*** Opening DATA TO USE ***

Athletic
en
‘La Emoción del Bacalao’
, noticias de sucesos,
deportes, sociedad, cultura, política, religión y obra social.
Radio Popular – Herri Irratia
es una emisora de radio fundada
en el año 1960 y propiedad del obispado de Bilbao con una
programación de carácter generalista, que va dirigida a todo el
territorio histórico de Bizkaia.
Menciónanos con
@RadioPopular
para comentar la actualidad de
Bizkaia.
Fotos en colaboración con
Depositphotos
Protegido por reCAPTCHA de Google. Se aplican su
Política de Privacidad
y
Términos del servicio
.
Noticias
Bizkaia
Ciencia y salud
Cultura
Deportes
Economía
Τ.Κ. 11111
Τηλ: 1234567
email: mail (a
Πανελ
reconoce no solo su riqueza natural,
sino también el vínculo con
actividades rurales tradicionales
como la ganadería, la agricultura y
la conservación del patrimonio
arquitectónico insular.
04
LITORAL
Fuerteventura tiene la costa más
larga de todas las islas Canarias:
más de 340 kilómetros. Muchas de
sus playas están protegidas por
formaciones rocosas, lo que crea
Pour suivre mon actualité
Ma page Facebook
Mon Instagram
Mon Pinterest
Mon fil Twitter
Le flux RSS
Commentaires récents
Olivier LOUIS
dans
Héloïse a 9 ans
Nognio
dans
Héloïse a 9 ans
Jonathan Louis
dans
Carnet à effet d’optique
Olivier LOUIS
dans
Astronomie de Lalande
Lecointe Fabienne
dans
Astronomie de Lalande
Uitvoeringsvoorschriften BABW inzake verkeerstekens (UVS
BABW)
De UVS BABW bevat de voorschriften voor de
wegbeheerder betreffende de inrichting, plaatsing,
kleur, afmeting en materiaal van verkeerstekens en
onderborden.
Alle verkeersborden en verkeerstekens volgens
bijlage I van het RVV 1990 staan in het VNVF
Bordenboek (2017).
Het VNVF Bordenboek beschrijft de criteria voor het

*** Closing DATA TO USE ***

EXERCISE: No lines before the one containing "Lecointe Fabienne" belong in the answer; write out that line and each one after it exactly, through the end of the records.

YOUR SOLUTION:
Lecointe Fabienne
dans
Astronomie de Lalande
Uitvoeringsvoorschriften BABW inzake verkeerstekens (UVS
BABW)
De UVS BABW bevat de voorschriften voor de
wegbeheerder betreffende de inrichting, plaatsing,
kleur, afmeting en materiaal van verkeerstekens en
onderborden.
Alle verkeersborden en verkeerstekens volgens
bijlage I van het RVV 1990 staan in het VNVF
Bordenboek (2017).
Het VNVF Bordenboek beschrijft de criteria voor het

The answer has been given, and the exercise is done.